WHAT NEEDS TO BE DONE
Pick out every line in the records that contains the string "Lorsque".

Coordinate annotation records
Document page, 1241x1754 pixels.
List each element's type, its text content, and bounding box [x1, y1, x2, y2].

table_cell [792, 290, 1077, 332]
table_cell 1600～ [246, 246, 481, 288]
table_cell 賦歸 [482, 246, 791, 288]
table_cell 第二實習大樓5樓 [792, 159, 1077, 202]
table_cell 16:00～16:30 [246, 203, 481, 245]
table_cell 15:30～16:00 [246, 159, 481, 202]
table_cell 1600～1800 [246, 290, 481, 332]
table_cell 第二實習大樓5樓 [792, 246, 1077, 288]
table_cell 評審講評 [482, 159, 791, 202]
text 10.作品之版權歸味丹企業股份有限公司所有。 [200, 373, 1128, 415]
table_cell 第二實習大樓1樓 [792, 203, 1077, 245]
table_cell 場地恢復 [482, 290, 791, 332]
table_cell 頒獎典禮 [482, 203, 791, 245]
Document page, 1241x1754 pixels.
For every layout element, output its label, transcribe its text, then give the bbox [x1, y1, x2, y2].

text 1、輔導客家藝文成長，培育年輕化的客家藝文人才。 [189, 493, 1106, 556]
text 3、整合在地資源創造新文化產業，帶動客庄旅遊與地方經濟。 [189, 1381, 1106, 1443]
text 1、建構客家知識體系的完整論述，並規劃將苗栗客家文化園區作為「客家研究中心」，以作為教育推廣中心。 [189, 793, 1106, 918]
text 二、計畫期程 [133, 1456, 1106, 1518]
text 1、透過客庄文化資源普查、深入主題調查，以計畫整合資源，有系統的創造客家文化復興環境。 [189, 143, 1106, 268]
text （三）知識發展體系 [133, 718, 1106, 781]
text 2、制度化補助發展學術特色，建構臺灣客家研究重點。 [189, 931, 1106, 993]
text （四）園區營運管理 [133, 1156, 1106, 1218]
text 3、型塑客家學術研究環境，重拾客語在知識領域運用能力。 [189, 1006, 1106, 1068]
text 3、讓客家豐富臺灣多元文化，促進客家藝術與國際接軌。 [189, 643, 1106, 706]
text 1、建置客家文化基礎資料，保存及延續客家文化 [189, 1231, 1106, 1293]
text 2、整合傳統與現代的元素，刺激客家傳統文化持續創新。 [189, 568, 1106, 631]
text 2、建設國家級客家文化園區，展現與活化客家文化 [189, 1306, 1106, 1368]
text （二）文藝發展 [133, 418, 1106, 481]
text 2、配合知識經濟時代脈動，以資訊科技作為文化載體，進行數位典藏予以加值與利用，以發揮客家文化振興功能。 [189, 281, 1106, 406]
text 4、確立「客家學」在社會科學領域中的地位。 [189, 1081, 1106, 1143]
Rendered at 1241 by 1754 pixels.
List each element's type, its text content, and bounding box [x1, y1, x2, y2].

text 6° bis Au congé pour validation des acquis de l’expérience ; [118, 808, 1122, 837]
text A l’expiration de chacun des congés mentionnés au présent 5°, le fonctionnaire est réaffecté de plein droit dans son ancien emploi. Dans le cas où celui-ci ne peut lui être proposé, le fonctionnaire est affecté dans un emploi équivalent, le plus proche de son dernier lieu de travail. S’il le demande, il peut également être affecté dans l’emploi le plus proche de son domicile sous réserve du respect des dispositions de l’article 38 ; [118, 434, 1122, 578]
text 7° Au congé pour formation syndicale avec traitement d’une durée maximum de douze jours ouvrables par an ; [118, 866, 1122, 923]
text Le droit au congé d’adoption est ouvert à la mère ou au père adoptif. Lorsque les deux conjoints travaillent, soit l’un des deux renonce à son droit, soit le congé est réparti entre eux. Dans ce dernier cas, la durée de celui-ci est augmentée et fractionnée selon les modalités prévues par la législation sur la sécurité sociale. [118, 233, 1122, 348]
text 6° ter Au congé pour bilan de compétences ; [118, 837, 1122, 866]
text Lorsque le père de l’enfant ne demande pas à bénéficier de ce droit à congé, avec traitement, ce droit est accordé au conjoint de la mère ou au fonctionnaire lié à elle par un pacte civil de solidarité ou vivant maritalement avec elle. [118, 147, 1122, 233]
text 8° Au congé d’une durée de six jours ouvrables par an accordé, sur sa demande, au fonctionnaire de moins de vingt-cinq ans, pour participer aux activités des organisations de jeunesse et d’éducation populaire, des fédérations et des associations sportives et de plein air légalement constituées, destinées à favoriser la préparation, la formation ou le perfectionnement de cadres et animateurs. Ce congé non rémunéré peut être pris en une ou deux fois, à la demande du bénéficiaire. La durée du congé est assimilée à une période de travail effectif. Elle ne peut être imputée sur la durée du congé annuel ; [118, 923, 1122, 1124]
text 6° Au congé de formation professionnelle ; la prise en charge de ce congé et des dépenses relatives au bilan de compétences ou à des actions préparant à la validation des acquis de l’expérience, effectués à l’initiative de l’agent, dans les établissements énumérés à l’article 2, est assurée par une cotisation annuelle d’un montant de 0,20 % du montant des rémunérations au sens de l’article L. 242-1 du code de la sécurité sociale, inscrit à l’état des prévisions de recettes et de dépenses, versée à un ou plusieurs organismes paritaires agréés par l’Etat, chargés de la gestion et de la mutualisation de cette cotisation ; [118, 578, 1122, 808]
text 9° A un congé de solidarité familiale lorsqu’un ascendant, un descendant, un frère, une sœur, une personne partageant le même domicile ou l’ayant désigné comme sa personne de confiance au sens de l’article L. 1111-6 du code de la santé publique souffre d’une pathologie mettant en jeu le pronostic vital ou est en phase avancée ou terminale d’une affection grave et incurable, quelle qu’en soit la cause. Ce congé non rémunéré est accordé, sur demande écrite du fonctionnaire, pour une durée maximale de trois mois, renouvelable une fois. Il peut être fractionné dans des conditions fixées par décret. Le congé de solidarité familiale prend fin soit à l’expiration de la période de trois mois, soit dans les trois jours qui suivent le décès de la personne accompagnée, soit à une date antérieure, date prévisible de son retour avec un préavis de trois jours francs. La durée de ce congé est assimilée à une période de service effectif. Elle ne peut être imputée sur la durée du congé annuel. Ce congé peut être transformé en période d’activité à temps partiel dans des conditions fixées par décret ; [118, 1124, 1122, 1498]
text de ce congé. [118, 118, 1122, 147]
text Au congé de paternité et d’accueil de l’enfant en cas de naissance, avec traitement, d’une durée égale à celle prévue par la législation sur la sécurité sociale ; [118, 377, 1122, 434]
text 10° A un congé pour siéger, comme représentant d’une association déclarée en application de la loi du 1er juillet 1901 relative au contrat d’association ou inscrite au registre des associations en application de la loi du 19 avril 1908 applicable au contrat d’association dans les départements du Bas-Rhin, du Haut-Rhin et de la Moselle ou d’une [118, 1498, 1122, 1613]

OUTPUT
text Le droit au congé d’adoption est ouvert à la mère ou au père adoptif. Lorsque les deux conjoints travaillent, soit l’un des deux renonce à son droit, soit le congé est réparti entre eux. Dans ce dernier cas, la durée de celui-ci est augmentée et fractionnée selon les modalités prévues par la législation sur la sécurité sociale. [118, 233, 1122, 348]
text Lorsque le père de l’enfant ne demande pas à bénéficier de ce droit à congé, avec traitement, ce droit est accordé au conjoint de la mère ou au fonctionnaire lié à elle par un pacte civil de solidarité ou vivant maritalement avec elle. [118, 147, 1122, 233]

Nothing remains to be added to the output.